“Yes. His right leg shattered on impact. He still limps.” Charlotte ’s voice was stronger now, the words coming as if by rote, as if she had said them too many times before. “It wasn’t until the next day, when the firemen were able to go into the ruins, that they found William’s body. We were hoping he’d slept over at a friend’s house and just hadn’t heard about the fire at home.”
“One thing I don’t understand,” Kate said. “You’re not exactly a kid, and I’m assuming your brothers aren’t, either. What are you all doing still living with your mom?”
Charlotte looked surprised. “Oh, we aren’t.”
“Well then, I really don’t understand,” Kate said. “Were you all home on a visit? Did this happen over the holidays, or what?”
“Oh, no,” Charlotte said, “it was in the spring.”

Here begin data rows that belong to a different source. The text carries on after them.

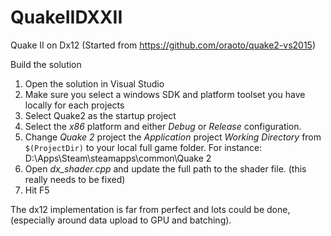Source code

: # QuakeIIDXXII

Quake II on Dx12 (Started from https://github.com/oraoto/quake2-vs2015)

Build the solution
1. Open the solution in Visual Studio
2. Make sure you select a windows SDK and platform toolset you have locally for each projects
3. Select Quake2 as the startup project
4. Select the _x86_ platform and either _Debug_ or _Release_ configuration.
5. Change _Quake 2_ project the _Application_ project _Working Directory_ from `$(ProjectDir)` to your local full game folder. For instance: D:\Apps\Steam\steamapps\common\Quake 2
6. Open *dx_shader.cpp* and update the full path to the shader file. (this really needs to be fixed)
7. Hit F5

The dx12 implementation is far from perfect and lots could be done, (especially around data upload to GPU and batching).
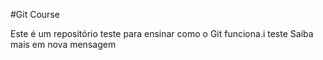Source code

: #Git Course

Este é um repositório teste para ensinar como o Git funciona.i
teste
Saiba mais em 
nova mensagem
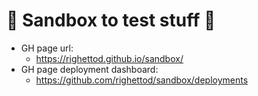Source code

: # 🧪 Sandbox to test stuff 🧪

* GH page url:
    * https://righettod.github.io/sandbox/
* GH page deployment dashboard:
    * https://github.com/righettod/sandbox/deployments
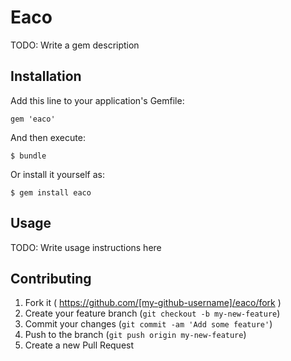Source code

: # Eaco

TODO: Write a gem description

## Installation

Add this line to your application's Gemfile:

    gem 'eaco'

And then execute:

    $ bundle

Or install it yourself as:

    $ gem install eaco

## Usage

TODO: Write usage instructions here

## Contributing

1. Fork it ( https://github.com/[my-github-username]/eaco/fork )
2. Create your feature branch (`git checkout -b my-new-feature`)
3. Commit your changes (`git commit -am 'Add some feature'`)
4. Push to the branch (`git push origin my-new-feature`)
5. Create a new Pull Request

“This last spring? April, May?”
“Oh, not this spring. The fire and my brother’s death happened thirty-one years ago.”
Charlotte said it in such an offhand way that it took a moment for her words to sink in. They caught Kate with her mug halfway to her mouth. “You,” she said finally, “have got to be kidding me.”

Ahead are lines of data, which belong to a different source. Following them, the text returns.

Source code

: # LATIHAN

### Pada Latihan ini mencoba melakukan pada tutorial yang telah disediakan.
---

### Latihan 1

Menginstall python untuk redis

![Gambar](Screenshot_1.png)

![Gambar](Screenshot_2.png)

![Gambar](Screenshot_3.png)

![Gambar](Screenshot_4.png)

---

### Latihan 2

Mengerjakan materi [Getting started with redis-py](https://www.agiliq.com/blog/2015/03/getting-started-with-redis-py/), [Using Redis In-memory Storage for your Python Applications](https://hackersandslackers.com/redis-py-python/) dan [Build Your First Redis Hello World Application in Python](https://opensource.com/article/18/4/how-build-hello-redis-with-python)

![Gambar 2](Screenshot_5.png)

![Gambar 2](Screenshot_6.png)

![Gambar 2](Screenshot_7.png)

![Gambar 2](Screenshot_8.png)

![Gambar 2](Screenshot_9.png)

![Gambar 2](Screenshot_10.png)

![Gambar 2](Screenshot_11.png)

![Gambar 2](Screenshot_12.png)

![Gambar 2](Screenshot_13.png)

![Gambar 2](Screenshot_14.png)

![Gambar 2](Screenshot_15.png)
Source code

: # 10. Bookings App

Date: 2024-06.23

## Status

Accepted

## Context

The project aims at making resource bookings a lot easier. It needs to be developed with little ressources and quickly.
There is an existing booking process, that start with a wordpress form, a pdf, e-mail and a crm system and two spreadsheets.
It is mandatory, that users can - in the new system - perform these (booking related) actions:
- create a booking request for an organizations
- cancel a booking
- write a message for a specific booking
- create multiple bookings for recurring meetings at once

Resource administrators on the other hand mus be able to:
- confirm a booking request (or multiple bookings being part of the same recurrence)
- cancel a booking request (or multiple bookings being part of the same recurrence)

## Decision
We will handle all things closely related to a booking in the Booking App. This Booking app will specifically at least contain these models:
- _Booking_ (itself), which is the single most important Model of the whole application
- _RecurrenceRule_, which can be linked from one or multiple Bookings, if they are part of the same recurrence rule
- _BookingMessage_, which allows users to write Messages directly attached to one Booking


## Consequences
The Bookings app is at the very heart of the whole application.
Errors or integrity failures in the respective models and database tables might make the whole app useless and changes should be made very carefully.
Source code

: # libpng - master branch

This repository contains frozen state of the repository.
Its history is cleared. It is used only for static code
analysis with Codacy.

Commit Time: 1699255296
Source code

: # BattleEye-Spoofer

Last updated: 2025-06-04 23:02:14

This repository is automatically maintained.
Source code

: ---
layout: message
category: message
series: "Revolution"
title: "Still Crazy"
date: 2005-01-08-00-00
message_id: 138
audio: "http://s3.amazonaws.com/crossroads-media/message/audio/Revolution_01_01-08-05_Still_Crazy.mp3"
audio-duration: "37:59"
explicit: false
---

“No,” Charlotte said, her lips firm now, her mouth a straight, determined line. “I’m not kidding. She didn’t do it, she has served thirty years for a crime she did not commit, and I want you to get her out of jail.”
“Thirty years,” Kate said.
“Almost thirty-one,” Charlotte said.
“Oh,” Kate said, “almost thirty-one. Of course, that changes things completely.” She knocked back the rest of her coffee, ignoring the scalding slide down her throat, and blinked the resulting tears away. She got to her feet. “I’m sorry, Ms. Muravieff. I can’t help you.”